This is favorite bridge of mine, but a difficult one to photograph satisfactorily from track side. As a result most of my best photos have been from the engine.
I exposed this using my Canon EOS 3 loaded with Ilford HP5 black & white film. I processed this in a customized split development process using a presoak of Kodak HC110 mixed 1-200 at 68F for 5 minutes 30 seconds, followed by primary development using Ilford ID-11 stock mixed 1-1 for 6 minute 30 seconds at 68f. This technique facilitates exceptional dynamic range and superior overall tonality.
After processing, I scanned the negatives using an Epson V600 flatbed scanner, and made final adjustments to the scan in Adobe Lightroom.
Monday afternoon, Conway Scenic operated a work train out along the Redstone Branch in North Conway, NH.
After the train left the yard, I walked from my office in the North Conway station a few blocks east to the North-South Road that runs parallel to the Redstone line to make a few photos of the train on the branch.
The next day I sent them to the Conway Day Sun.
Yesterday, December 16, 2020, I was greeted by my photo on the front page of the paper! (Complete with credit and quote).
So I went back over to the newspaper’s offices to make a few photos of the newspaper boxes with the railroad in the distance, and then gave a copy to Dave Swirk, president & general manager of the railroad. I posed him in front of steam locomotive 7470, and then posted this to our facebook.
If all goes well, 7470 may be next up for its day in the Sun!
All photos were made using a FujiFilm XT1 with 16-55 Fujinon zoom lens.

### Data shown
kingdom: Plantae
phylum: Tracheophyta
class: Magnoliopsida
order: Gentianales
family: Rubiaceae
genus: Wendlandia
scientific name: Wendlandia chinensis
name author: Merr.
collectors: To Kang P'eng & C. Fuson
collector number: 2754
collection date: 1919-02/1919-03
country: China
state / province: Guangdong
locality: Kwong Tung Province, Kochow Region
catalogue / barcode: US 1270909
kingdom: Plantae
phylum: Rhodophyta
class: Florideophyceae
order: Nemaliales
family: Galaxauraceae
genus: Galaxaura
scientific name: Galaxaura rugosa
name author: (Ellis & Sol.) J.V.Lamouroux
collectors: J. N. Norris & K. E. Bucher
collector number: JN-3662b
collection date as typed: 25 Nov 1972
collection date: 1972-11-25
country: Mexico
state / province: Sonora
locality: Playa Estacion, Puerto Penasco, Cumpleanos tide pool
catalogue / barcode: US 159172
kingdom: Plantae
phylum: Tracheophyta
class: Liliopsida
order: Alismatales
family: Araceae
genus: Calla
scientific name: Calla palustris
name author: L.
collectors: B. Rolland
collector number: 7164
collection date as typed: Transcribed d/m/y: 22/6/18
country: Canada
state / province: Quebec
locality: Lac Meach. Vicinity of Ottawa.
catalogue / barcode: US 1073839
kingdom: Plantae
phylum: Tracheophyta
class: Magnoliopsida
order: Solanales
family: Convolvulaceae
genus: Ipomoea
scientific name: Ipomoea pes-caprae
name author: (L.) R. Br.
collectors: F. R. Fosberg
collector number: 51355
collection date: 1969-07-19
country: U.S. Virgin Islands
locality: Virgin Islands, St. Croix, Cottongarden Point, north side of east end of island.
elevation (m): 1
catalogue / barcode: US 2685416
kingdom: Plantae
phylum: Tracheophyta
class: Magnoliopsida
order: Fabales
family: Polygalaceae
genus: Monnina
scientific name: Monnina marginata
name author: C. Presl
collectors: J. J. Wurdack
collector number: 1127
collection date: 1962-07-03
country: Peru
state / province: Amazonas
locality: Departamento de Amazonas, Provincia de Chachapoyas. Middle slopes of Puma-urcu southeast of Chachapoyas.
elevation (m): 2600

### Problems and tasks
1. In the railroad photography post, condense the paragraph beginning "I exposed this using my Canon EOS 3" into a short bulleted list that keeps its main facts.
2. Update the railroad photography post by reproducing the stretch from "I exposed this" through "North Conway, NH.", with "Epson V600" replaced by "Epson V850".

### Completed exercise
1.
- Camera and film: Canon EOS 3 with Ilford HP5 black & white film
- Development: customized split process
- Presoak: Kodak HC110 at 1-200, 68F, 5 minutes 30 seconds
- Primary development: Ilford ID-11 stock at 1-1, 68F, 6 minutes 30 seconds
- Result: exceptional dynamic range and superior overall tonality

2.
I exposed this using my Canon EOS 3 loaded with Ilford HP5 black & white film. I processed this in a customized split development process using a presoak of Kodak HC110 mixed 1-200 at 68F for 5 minutes 30 seconds, followed by primary development using Ilford ID-11 stock mixed 1-1 for 6 minute 30 seconds at 68f. This technique facilitates exceptional dynamic range and superior overall tonality.
After processing, I scanned the negatives using an Epson V850 flatbed scanner, and made final adjustments to the scan in Adobe Lightroom.
Monday afternoon, Conway Scenic operated a work train out along the Redstone Branch in North Conway, NH.